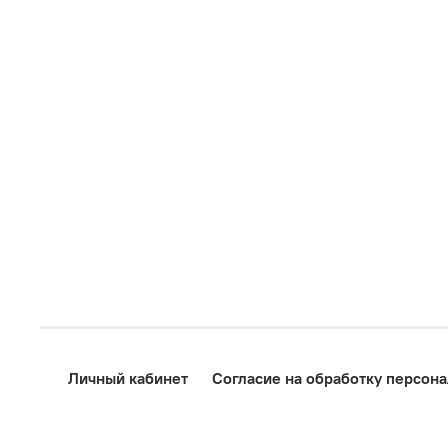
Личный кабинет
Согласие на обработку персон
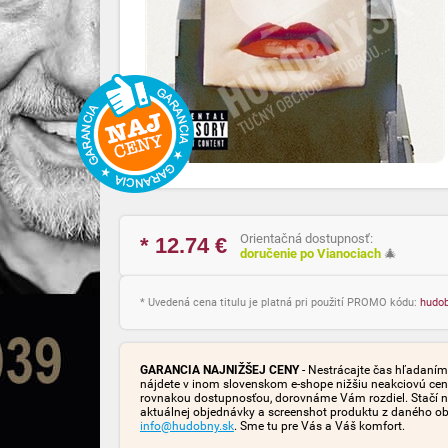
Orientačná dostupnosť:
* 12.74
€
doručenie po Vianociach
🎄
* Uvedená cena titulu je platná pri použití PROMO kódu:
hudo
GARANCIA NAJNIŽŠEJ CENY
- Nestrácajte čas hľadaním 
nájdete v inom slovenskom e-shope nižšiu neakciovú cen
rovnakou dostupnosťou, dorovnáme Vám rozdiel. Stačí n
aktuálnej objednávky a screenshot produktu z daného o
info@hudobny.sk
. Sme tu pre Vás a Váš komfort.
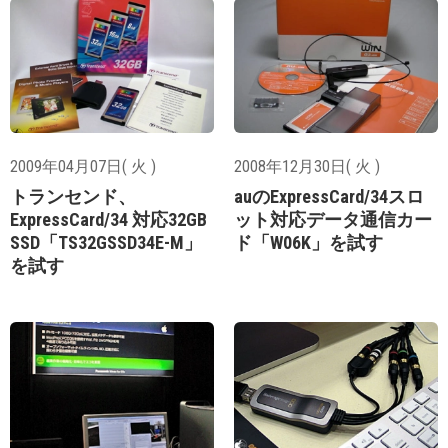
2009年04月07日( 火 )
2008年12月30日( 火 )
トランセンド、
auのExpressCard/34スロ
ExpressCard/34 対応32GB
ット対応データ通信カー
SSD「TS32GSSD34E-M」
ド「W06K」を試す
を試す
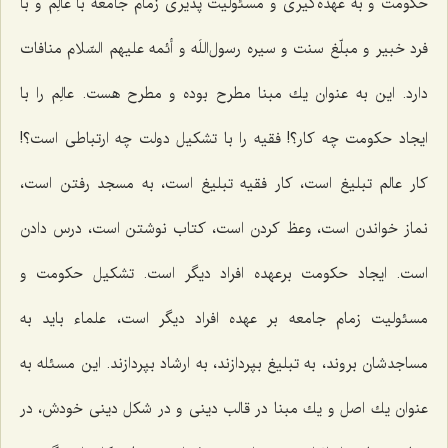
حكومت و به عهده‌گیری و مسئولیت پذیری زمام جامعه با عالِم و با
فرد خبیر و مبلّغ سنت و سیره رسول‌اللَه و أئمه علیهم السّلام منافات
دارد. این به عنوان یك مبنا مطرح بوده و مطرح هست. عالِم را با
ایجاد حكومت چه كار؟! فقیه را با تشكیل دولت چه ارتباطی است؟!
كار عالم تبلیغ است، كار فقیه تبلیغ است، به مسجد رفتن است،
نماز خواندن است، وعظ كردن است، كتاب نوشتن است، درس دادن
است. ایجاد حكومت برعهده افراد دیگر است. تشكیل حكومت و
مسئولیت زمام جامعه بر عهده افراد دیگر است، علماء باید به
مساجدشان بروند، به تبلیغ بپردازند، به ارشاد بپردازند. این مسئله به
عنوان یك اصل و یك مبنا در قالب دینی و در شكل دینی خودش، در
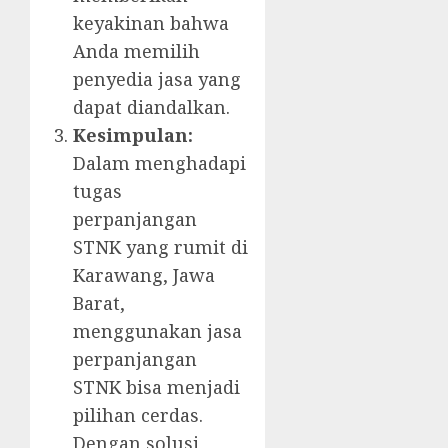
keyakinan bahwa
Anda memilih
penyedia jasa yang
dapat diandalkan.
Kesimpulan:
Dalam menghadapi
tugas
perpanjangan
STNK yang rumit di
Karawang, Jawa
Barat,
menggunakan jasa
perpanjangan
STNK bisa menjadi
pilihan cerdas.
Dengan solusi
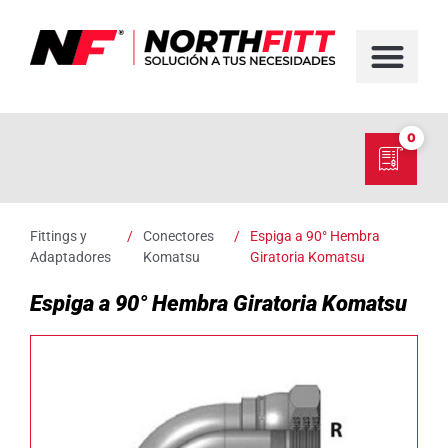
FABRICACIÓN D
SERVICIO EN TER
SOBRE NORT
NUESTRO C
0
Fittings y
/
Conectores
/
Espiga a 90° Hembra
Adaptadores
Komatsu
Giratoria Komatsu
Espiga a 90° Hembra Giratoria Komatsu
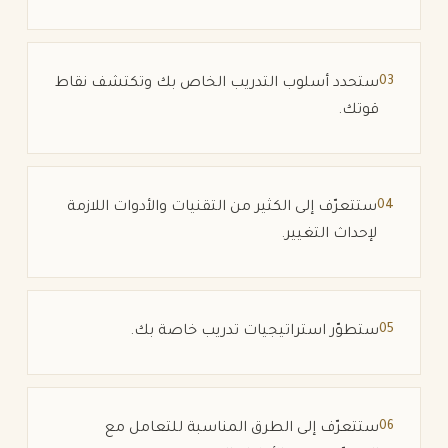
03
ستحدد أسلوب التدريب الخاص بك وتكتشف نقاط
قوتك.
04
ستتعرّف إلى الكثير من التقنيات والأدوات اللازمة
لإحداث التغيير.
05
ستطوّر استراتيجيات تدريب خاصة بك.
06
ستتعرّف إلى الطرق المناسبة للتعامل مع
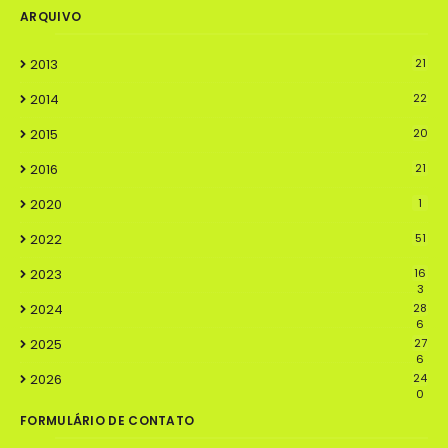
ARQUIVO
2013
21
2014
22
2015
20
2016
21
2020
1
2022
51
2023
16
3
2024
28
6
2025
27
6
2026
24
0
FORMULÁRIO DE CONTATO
---
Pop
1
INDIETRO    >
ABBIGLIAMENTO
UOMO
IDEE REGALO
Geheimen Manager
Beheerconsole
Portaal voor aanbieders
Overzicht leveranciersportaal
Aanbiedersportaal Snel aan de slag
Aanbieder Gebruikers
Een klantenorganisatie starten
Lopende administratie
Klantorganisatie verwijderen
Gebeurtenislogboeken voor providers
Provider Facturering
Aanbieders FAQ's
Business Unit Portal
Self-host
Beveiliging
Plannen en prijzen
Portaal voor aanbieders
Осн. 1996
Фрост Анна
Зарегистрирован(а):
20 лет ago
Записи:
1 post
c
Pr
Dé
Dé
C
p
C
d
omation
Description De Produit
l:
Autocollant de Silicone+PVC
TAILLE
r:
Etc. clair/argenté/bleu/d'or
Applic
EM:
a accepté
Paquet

EXERCISE DIRECTIONS: Where does the word "تشكیل" appear in the listing above? Copy every line that holds it.

RESPONSE TO THIS TASK:
ایجاد حكومت چه كار؟! فقیه را با تشكیل دولت چه ارتباطی است؟!
است. ایجاد حكومت برعهده افراد دیگر است. تشكیل حكومت و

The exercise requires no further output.